I had a long drive back to Florida after a visit to Utica, New York, in January 2014 and was listening to the radio. A report came on about Google, Hyundai, Audi, and some other companies getting together to develop new transportation connectivity. It got me thinking about how vulnerable we are everywhere: even in our car. Coincidentally, when I returned home, my new transponder from SunPass (Transponder-based Electronic Toll Collection) was waiting for me. SunPass is Florida’s automatic toll-pay system similar to New York’s E-Z Pass and others.

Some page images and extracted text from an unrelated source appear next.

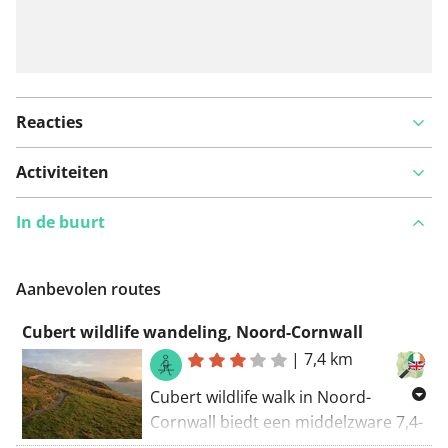
Reacties
Activiteiten
In de buurt
Aanbevolen routes
Cubert wildlife wandeling, Noord-Cornwall
|
7,4 km
Cubert wildlife walk in Noord-
Cornwall biedt een middelzware 7,4-
kilometer lus door prachtige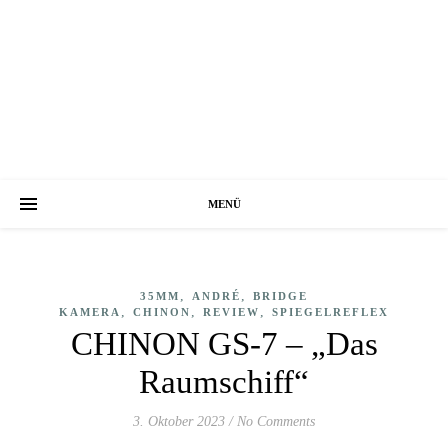
MENÜ
,
,
35MM
ANDRÉ
BRIDGE
,
,
,
KAMERA
CHINON
REVIEW
SPIEGELREFLEX
CHINON GS-7 – „Das
Raumschiff“
3. Oktober 2023
/
No Comments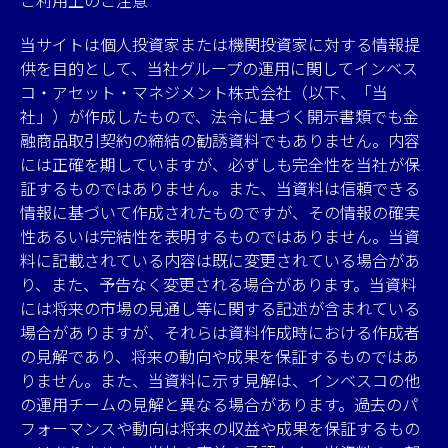
当サイトは個人投資家または機関投資家に対する情報提
供を目的として、当社グループの運用に関してインベス
コ・アセット・マネジメント株式会社（以下、「当
社」）が作成したもので、法令に基づく開示書類でも金
融商品取引契約の締結の勧誘資料でもありません。内容
には正確を期していますが、必ずしも完全性を当社が保
証するものではありません。また、当資料は信頼できる
情報に基づいて作成されたものですが、その情報の確実
性あるいは完結性を表明するものではありません。当資
料に記載されている内容は既に変更されている場合があ
り、また、予告なく変更される場合があります。当資料
には将来の市場の見通し等に関する記述が含まれている
場合がありますが、それらは資料作成時における作成者
の見解であり、将来の動向や成果を保証するものではあ
りません。また、当資料に示す見解は、インベスコの他
の運用チームの見解と異なる場合があります。過去のパ
フォーマンスや動向は将来の収益や成果を保証するもの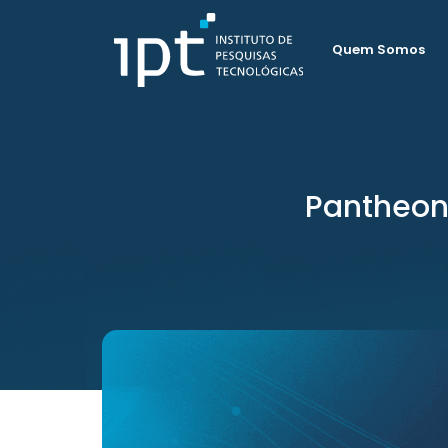
Quem Somos
Pantheon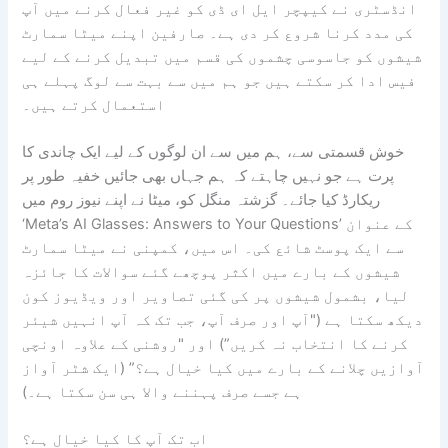
انڈسٹری نے کیپچر ایل ای ڈی کو غیر فعال کرنے میں آپ
کی مدد کرنا شروع کر دی ہے۔ صارفین اپنے میٹا سمارٹ
شیشوں کو جاسوسی چشموں کی قسم میں تبدیل کرنے کے لیے
فیس ادا کر سکتے ہیں جو ہم میں سے بہت سے لوگ پہلے ہی
استعمال کرتے ہیں۔
خوش قسمتی سے، ہم میں سے ان لوگوں کے لیے ایک چاندی کا
پرت ہے جو نہیں چاہتے کہ ہم جہاں بھی جائیں خفیہ طور پر
ریکارڈ کیا جائے۔ گزشتہ منگل کو، میٹا نے اپنے نیوز روم میں
‘Meta’s AI Glasses: Answers to Your Questions’ کے عنوان
سے ایک پوسٹ شائع کی۔ اس میں، کمپنی نے میٹا سمارٹ
شیشوں کے بارے میں اکثر پوچھے گئے سوالات کا جائزہ
لیا، بشمول شیشوں پر کی گئی تصاویر اور ویڈیوز کون
دیکھ سکتا ہے ("آپ اور صرف آپ، جب تک کہ آپ انہیں شیئر
کرنے کا انتخاب نہ کریں”) اور "روشنی کے علاوہ اونچی
آوازیں چلانے کے بارے میں کیا خیال ہے؟” (ایک شٹر آواز
ہے جسے صرف پہننے والا ہی سن سکتا ہے۔)
اب تک آپ کا کیا خیال ہے؟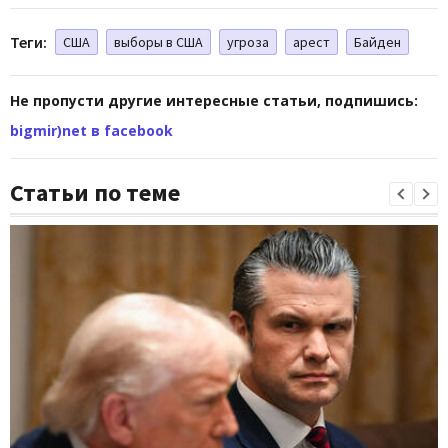
Теги:
США
выборы в США
угроза
арест
Байден
Не пропусти другие интересные статьи, подпишись:
bigmir)net в facebook
Статьи по теме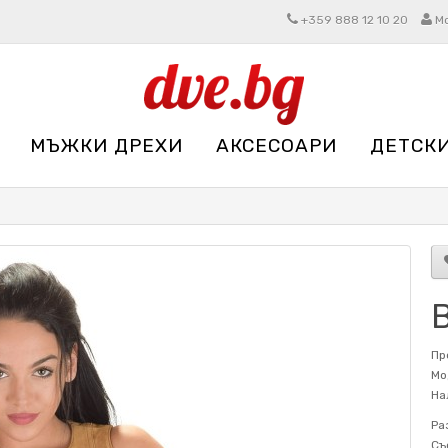
+359 888 12 10 20
М
МЪЖКИ ДРЕХИ
АКСЕСОАРИ
ДЕТСК
Пр
Мо
На
Ра
Съ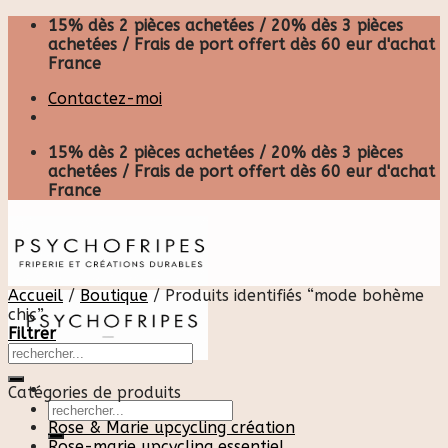
Skip
15% dès 2 pièces achetées / 20% dès 3 pièces
to
achetées / Frais de port offert dès 60 eur d'achat
content
France
Contactez-moi
15% dès 2 pièces achetées / 20% dès 3 pièces
achetées / Frais de port offert dès 60 eur d'achat
France
Accueil
/
Boutique
/
Produits identifiés “mode bohème
chic”
Filtrer
Catégories de produits
Recherche
pour :
Rose & Marie upcycling création
Rose-marie upcycling essentiel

Like many people, I slap the device on my windshield, set up my user account, and take off on the not-so-freeways with nary a thought. As it turns out, I might not be as alone in my Prius as I thought.

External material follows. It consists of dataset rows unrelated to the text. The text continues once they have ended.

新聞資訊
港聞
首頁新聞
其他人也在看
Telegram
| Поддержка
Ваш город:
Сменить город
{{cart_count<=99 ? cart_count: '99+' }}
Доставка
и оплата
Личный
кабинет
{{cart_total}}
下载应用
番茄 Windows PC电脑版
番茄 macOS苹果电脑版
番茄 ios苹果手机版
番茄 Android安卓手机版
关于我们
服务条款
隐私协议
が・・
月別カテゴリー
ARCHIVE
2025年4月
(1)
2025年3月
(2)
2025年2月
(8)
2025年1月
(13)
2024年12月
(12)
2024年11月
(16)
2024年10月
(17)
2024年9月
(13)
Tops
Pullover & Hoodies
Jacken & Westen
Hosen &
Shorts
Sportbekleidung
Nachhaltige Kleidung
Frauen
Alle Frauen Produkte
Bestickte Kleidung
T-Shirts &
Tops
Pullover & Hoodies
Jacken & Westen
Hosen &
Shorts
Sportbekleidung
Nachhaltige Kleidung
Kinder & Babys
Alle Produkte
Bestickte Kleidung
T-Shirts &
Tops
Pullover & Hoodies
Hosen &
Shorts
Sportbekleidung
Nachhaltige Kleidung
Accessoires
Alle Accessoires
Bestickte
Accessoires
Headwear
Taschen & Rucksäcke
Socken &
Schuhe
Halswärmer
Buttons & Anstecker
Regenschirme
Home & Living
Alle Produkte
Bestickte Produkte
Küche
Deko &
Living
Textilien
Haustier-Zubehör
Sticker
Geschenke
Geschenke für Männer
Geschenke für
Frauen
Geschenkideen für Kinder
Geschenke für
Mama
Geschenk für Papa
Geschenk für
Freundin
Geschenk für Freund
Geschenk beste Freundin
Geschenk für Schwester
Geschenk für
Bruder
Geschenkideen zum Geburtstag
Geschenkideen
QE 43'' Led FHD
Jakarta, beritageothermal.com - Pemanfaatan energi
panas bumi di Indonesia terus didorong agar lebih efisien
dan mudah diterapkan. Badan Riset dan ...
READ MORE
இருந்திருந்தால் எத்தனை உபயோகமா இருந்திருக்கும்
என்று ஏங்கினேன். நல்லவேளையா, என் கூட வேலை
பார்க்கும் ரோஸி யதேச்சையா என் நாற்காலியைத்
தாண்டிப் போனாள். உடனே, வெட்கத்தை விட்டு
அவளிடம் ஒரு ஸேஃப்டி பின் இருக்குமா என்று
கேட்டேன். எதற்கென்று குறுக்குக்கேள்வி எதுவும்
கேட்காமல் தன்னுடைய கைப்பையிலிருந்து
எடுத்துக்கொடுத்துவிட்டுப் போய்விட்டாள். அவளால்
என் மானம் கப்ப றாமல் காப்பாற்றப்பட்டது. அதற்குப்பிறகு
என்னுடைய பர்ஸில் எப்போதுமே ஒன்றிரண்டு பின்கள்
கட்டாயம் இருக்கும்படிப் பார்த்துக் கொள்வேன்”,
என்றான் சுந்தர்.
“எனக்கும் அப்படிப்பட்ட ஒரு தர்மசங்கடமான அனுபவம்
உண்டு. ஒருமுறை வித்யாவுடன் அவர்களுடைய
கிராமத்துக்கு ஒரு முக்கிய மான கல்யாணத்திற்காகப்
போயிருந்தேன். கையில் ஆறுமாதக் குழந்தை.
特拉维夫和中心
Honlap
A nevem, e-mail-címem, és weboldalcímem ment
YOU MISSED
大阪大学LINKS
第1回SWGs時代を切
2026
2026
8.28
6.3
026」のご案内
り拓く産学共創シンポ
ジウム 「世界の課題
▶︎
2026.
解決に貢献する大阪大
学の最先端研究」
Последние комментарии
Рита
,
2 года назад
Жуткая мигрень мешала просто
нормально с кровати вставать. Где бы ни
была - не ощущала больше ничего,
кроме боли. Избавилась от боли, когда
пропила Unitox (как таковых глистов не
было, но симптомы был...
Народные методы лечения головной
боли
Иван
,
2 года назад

“Puking Monkey,” a New Jersey electronics tinkerer, conducted a test by rigging his transponder to emit a mooing sound every time it was tracked. In his drive around New York City, Puke’s transponder mooed several times—but not near any tolls. He reports that the New York Department of Transportation claims the data is not stored—but that could not be verified. PBS’ Nova program reported, in 2009, that the NSA was using E-Z Pass records (along with other sources) to keep tabs on people. At BlackHat 2008, it was reported that California’s FasTrack was vulnerable because its readers didn’t perform any authentication. And, although FasTrack claims the data is anonymized, the courts still seem interested in that data for some reason.

On January 7, 2014, the New York Civil Liberties Union requested records from the NYPD and transportation agencies for city and state records to determine if E-Z Pass readers are being used to track motorists in areas not near toll booths. These readers are being deployed in places you would not expect a toll-reader: on residential buildings, for instance. According to notbored.org, the State of New York has been high-speed readers to collect data on unsuspecting motorists—since 1993!

According to one BlackHatter, Nate Lawson, California’s FasTrak could be susceptible to passive and active cloning. Just last year, the Golden Gate Bridge, in San Francisco, went to an all-electronic pay system, either through license plate readers or ETCs.

The case could be made that ETCs save lives, by helping law enforcement track missing people, stolen property, help prosecutor make a case against adulterers, kidnappers, and such. However, we are now willingly giving up one of the last few places a person can be alone with his thoughts while also being out in public.